Chapitre I : La défense lance une bombe

Le procès de Mehdi Nemmouche, défendu par maître Sebastien Courtois, l'avocat vedette des procès terroristes de ces derniers mois et maître Henry Laquay et de Nacer bender, défendu par maître Gilles van der Beck a commencé ce lundi par la lecture de l'acte d'accusation des procureurs Yves Moreau et Bernard (procureur du parquet fédéral).

 

Dès cette lecture, les avocats de Mehdi Nemmouche se sont levés pour la lecture d'un acte de défense, ce qui n'est pas courant, d'une heure et demie, annonçant qu'ils plaideront l'acquittement de leur client. Cet acte de défense contenait des informations qui laissent à refléchir.
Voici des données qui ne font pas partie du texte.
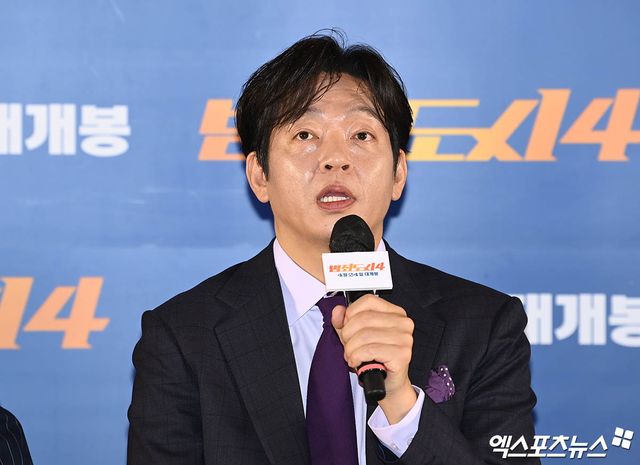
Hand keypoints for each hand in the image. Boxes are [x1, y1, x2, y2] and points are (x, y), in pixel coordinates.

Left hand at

Ils se basent en premier lieu sur le fait que les preuves scientifiques, et essentiellement, les test ADN et les empruntes dactyloscopiques prouvent par A+B que Mehdi Nemmouche n'est pas le tireur que l'ont voit sur les images de vidéosurveillances. Et tout d'abord parce que l'on voit que l'homme (inconnu aux fichiers) touche à reprises la clenche de la porte d'entrée de même qu'il s'appuie sur la porte vitrée de sa main gauche, hors les enquêteurs sont descendus sur les lieux dès le visionnage de la vidéo pour faire différents devoirs dont des prélèvements d'ADN et d'empreintes. Hors on ne retrouve ni les empreintes Adn ni les empreintes de Mehdi Nemmouche mais bien celles d'un individu non-identifié.
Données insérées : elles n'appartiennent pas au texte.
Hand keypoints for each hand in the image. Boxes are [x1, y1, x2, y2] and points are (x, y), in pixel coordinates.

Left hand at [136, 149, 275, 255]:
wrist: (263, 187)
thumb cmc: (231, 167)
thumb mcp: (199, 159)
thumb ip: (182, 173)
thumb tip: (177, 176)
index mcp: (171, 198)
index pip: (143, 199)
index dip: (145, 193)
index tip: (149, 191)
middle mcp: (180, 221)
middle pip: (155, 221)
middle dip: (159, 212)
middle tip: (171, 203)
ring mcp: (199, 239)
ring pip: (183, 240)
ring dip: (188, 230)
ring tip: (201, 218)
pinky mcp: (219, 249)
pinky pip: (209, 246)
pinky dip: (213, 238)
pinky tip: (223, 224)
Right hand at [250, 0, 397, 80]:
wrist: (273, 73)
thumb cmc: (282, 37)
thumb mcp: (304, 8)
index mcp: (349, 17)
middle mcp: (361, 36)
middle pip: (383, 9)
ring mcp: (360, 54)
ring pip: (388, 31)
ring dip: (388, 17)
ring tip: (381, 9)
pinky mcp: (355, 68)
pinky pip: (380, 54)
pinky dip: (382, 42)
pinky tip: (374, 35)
Les mêmes analysent sur les deux armes à sacoir un pistolet et une Kalachnikov sont elles aussi interpellantes dans la mesure où on ne retrouve aucune empreinte sur les gachettes. On retrouve les empreintes de Nemmouche sur le haut de la crosse de la carabine et des vêtements retrouvés dans le sac avec lequel il a été interpellé par les douaniers français.

Autre contradiction, on sait que le revolver avec lequel celui qu'on appellera l'indivu non identifié a d'abord tiré sur Dominique Sabrier s'est enraillé et qu'il a du tirer avec la kalachnikov. Or, l'arme qu'il a sortie est le révolver. Pourquoi aurait-il pris le revolver pour se défendre lors de son arrestation ? La personne ayant commis l'attentat savait ,elle, qu'il était défectueux. S'il était le tireur, il n'aurait pas sorti un revolver qu'il savait défectueux.

 

De même, la défense tire à boulets rouge sur l'enquête et les enquêteurs, refusant même de donner certaines informations qui permettraient à ceux-ci d'accorder leur violons, la confiance règne.

 

Les portraits du tireur ont quant à elles été modifiées puisque le tireur portait des lunettes de soleil alors que le portrait-robot n'en porte pas.

De même, pendant 4 ans aucun enquêteur, français ou belge, n »a pu reconnaître Nemmouche sur les vidéos et quelques semaines avant le début du procès prétend reconnaître Mehdi Nemmouche de façon certaine.

Reste le problème d'une maison mitoyenne qui se trouve à 20 m de la porte du musée par des personnes ayant donné ,une fausse identiée et qui ont disparu après l'attentat. Ils auraient eu l'occasion de désactiv » l'alarme juste avant les faits sans danger d'être repérés. Pour ce maître Courtois a fait la demande d'une descente sur les lieux des jurés et de la cour afin qu'ils puissent constater ses dires de visu.

Une autre information risque de faire débat. Les époux Riva étaient tout les deux comptables pour le Mossad même si l'accusation préfère le mentionner le moins possible. En effet qu'elle curieuse coïncidence que deux agents du Mossad soient les seuls visiteurs au moment de l'attaque.

L'accusation et les parties civiles crient évidement au complot et auront 8 semaines pour le démontrer.